SGR Funding Battle Continues

Drew Thies

The policy agreement to repeal and replace the Sustainable Growth Rate (SGR) continues to be plagued by distinctly partisan funding battles.

Last Friday, the House voted 238-181 for a version of the legislation that would fund a permanent replacement of the SGR with a delay of the Affordable Care Act’s (ACA) mandate that individuals purchase insurance. Twelve Democrats voted in favor of the legislation.

The Senate is not expected to take up the proposal, given Senate Majority Leader Harry Reid’s (D-NV) reticence to not touch any legislation that affects the President’s landmark healthcare law. The White House released an advance statement on Wednesday noting that President Obama would veto any proposal that uses the ACA to fund another program.

Meanwhile, Leader Reid told Speaker John Boehner (R-OH) that he wants to use Overseas Contingency Operations (OCO) funding to pay for another “doc-fix” that would patch physicians’ Medicare for another nine months.

Use of the OCO funds—unspent money resulting from drawing down the wars in Iraq and Afghanistan—is expected to receive pushback from the GOP if included.

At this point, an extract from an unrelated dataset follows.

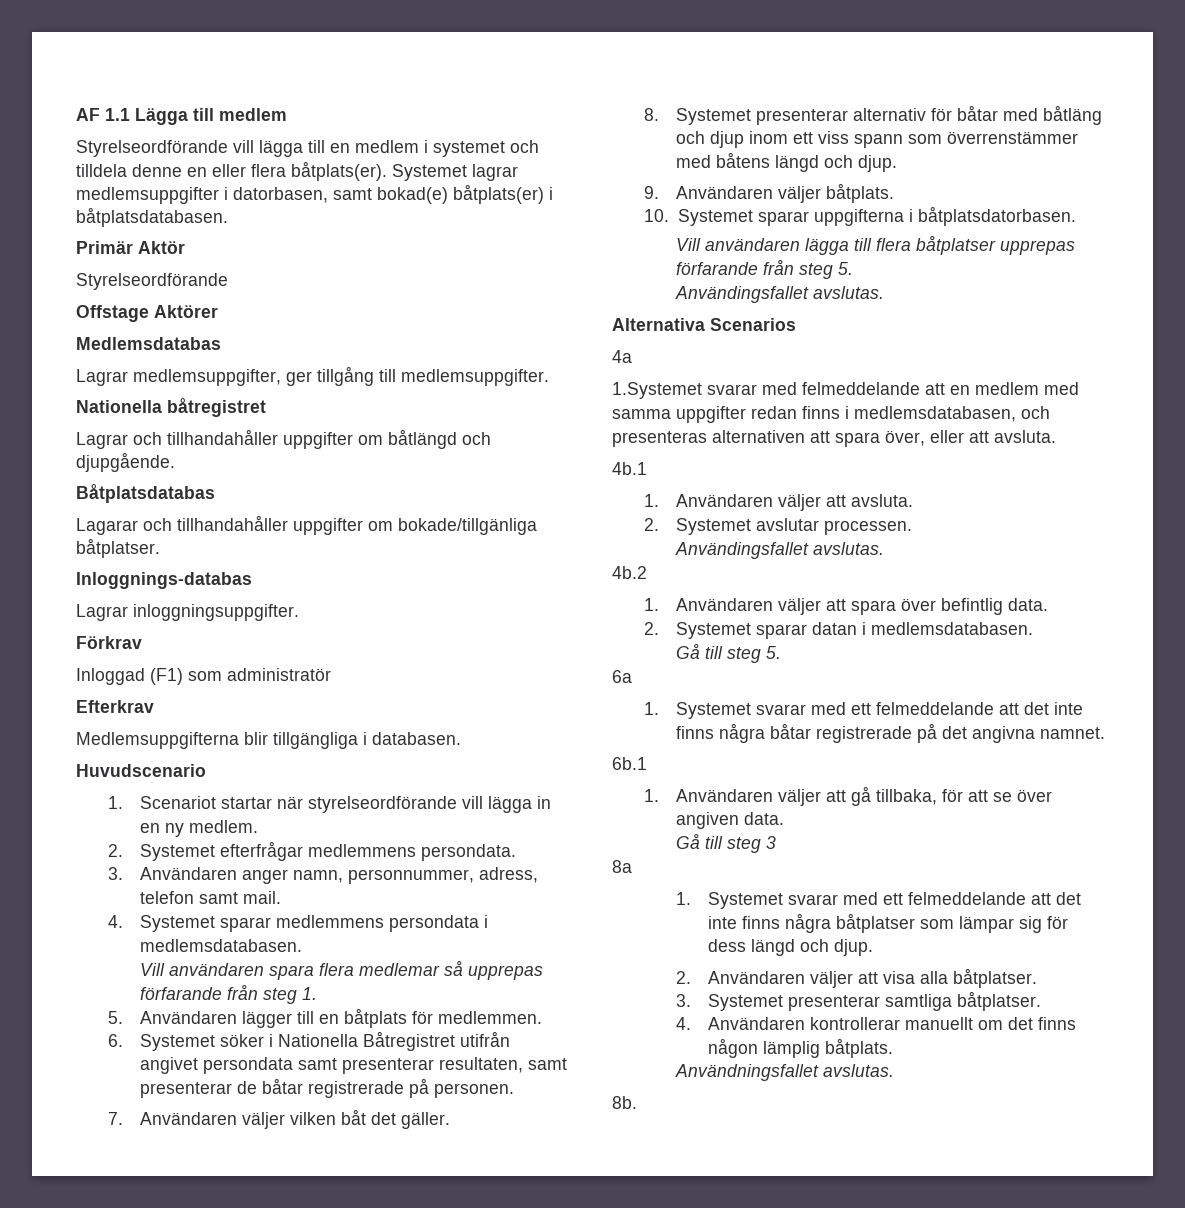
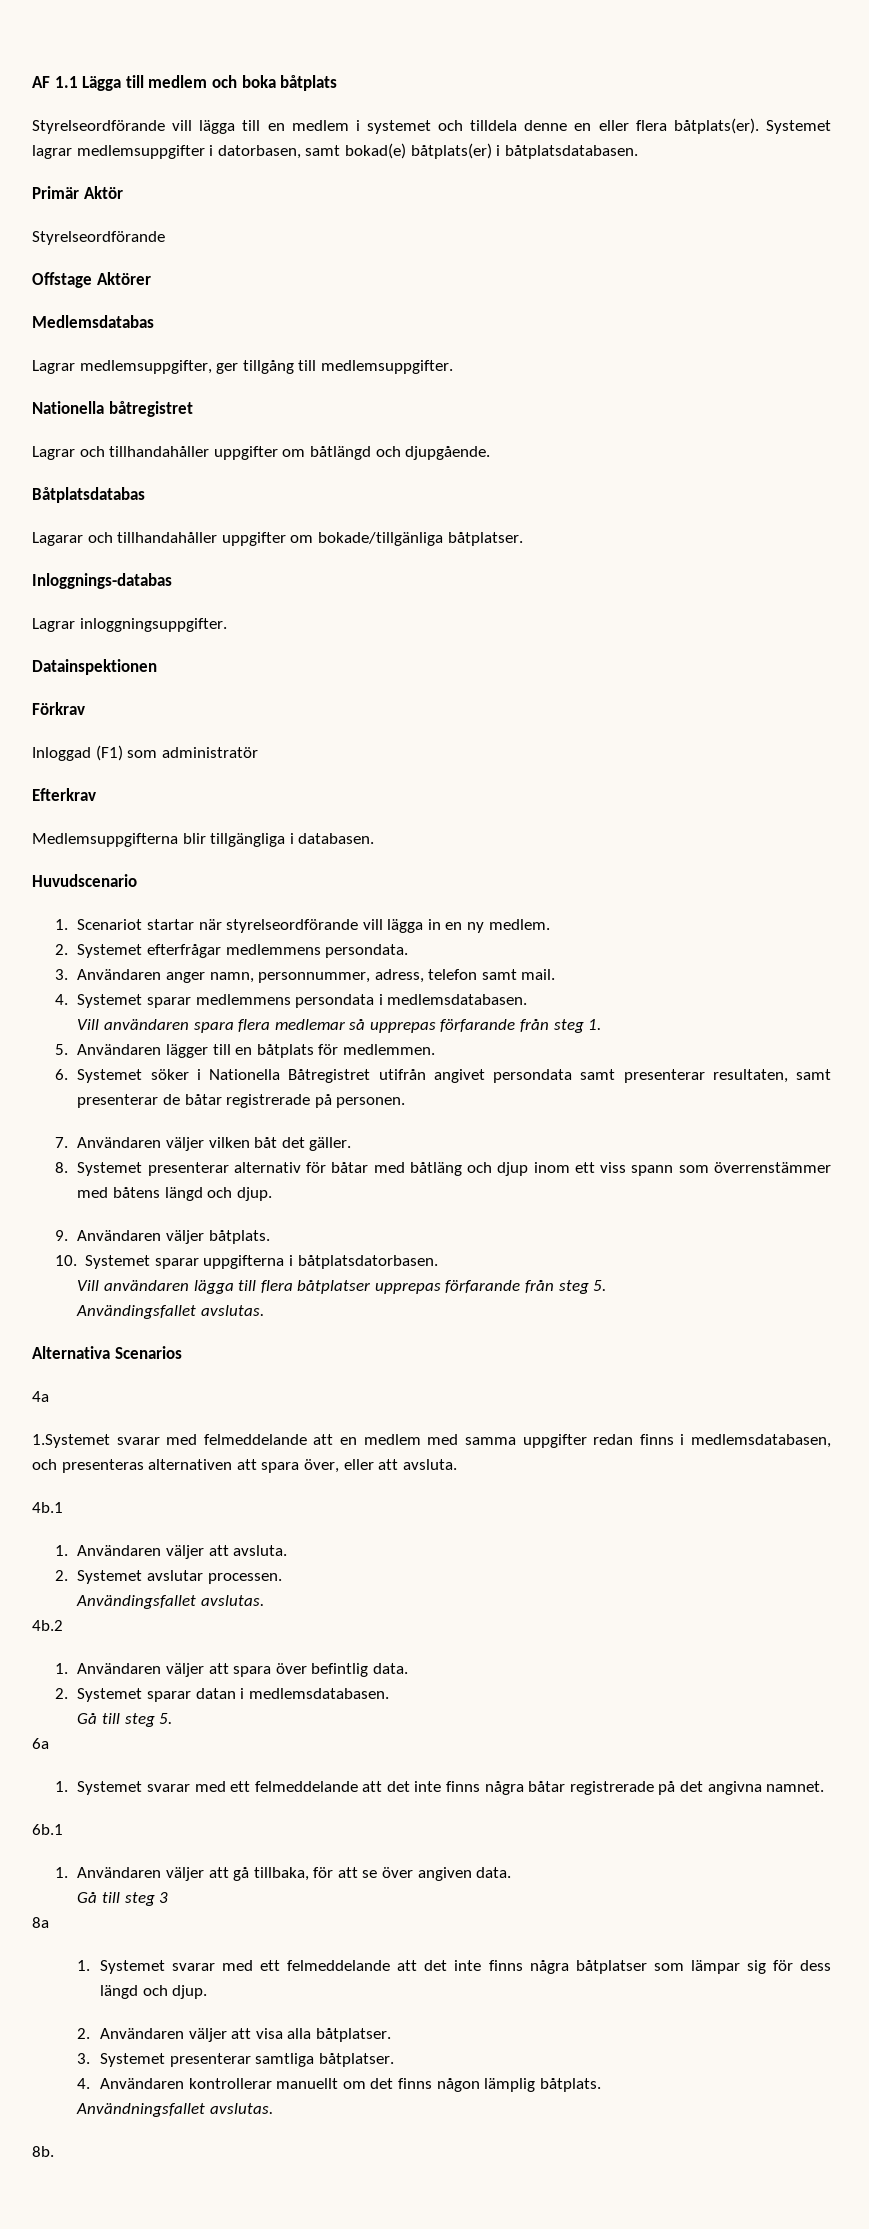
(287, 114) none -> [211,75,338,91] och boka båtplats
(299, 612) none -> [32,659,157,675] // Datainspektionen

The Congressional Budget Office (CBO) wrote in a letter to House Budget Committee Chairman Paul Ryan (R-WI) that the funds are considered discretionary and therefore cannot be used to offset direct spending, such as Medicare.

Rep. Phil Gingrey, member of the House Ways & Means Committee and co-chair of the GOP Doctors Caucus said he’d “have an almost impossible time” voting for legislation that uses OCO funding.

Members of Congress on both sides of the aisle have started to fear that the funding battles will derail the bipartisan, bicameral policy intended to replace the SGR and will instead result in yet another patch.

Congressional health staff will certainly be busy this week searching for funding solutions. Both chambers are in recess until Monday, March 24th, and the current doc fix is set expire on March 31st. This leaves Congress with only five legislative days to prevent a 24% cut in doctors’ Medicare reimbursement.

The AHCA legislative team continues to monitor the situation and advocate on behalf of skilled nursing and assisted living as the deadline for funding decisions draws near.